*** Provided data

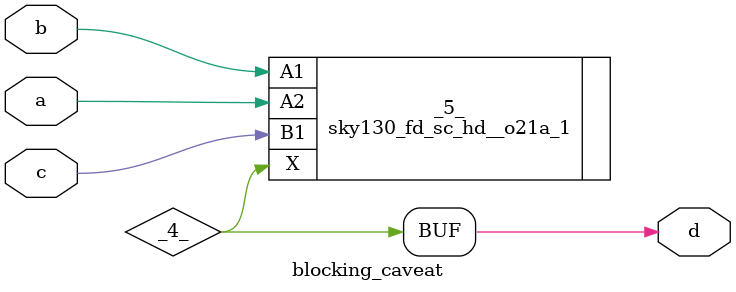
<source format=v>
/* Generated by Yosys 0.32+66 (git sha1 2f901a829, clang 14.0.0-1ubuntu1.1 -fPIC -Os) */

(* top =  1  *)
(* src = "blocking_caveat.v:1.1-8.10" *)
module blocking_caveat(a, b, c, d);
  wire _0_;
  (* src = "blocking_caveat.v:1.31-1.32" *)
  wire _1_;
  (* src = "blocking_caveat.v:1.41-1.42" *)
  wire _2_;
  (* src = "blocking_caveat.v:1.52-1.53" *)
  wire _3_;
  (* src = "blocking_caveat.v:1.66-1.67" *)
  wire _4_;
  (* src = "blocking_caveat.v:1.31-1.32" *)
  input a;
  wire a;
  (* src = "blocking_caveat.v:1.41-1.42" *)
  input b;
  wire b;
  (* src = "blocking_caveat.v:1.52-1.53" *)
  input c;
  wire c;
  (* src = "blocking_caveat.v:1.66-1.67" *)
  output d;
  wire d;
  sky130_fd_sc_hd__o21a_1 _5_ (
    .A1(_2_),
    .A2(_1_),
    .B1(_3_),
    .X(_4_)
  );
  assign _2_ = b;
  assign _1_ = a;
  assign _3_ = c;
  assign d = _4_;
endmodule

</source>
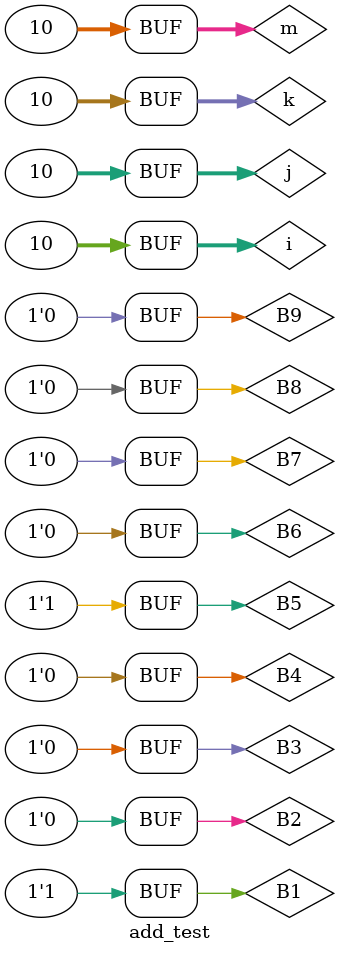
<source format=v>
`timescale 1ns / 1ps


module add_test();
reg B5,B6,B7,B8,B9 ,B1,B2,B3,B4 ;
wire [0:3] en ; 
wire [0:6] seg;
wire dot ;
wire [0:3] one,two,three,four ;
wire [0:15] result;

Calculator add(B1,B2,B3,B4,B5,B6,B7,B8,B9,en,seg,one,two,three,four,dot,result);
integer i,j,k,m;
initial begin

for(i=0 ; i<10 ;i=i+1) begin 
 B1<=0; B1<=1;  end 
 
for(j=0 ; j<10 ;j=j+1) begin 
  B2<=1; #5 B2<=0; end 
  
 for(k=0 ; k<10 ;k=k+1) begin 
   B3<=1; #5 B3<=0; end 
   
 for(m=0 ; m<10 ;m=m+1) begin 
    B4<=1; #5 B4<=0; end 
  
   B5=1;
   B6=0;
   B7=0;
   B8=0;
   B9=0;
   end 
endmodule

</source>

******

**Instruction**. Please give back exactly the lines of this listing beginning at the line with "reg B5,B6,B7,B8,B9 ,B1,B2,B3,B4 ;" and ending with the line with "for(j=0 ; j<10 ;j=j+1) begin", both included, and nothing else.

**Written answer**.
reg B5,B6,B7,B8,B9 ,B1,B2,B3,B4 ;
wire [0:3] en ; 
wire [0:6] seg;
wire dot ;
wire [0:3] one,two,three,four ;
wire [0:15] result;

Calculator add(B1,B2,B3,B4,B5,B6,B7,B8,B9,en,seg,one,two,three,four,dot,result);
integer i,j,k,m;
initial begin

for(i=0 ; i<10 ;i=i+1) begin 
 B1<=0; B1<=1;  end 
 
for(j=0 ; j<10 ;j=j+1) begin 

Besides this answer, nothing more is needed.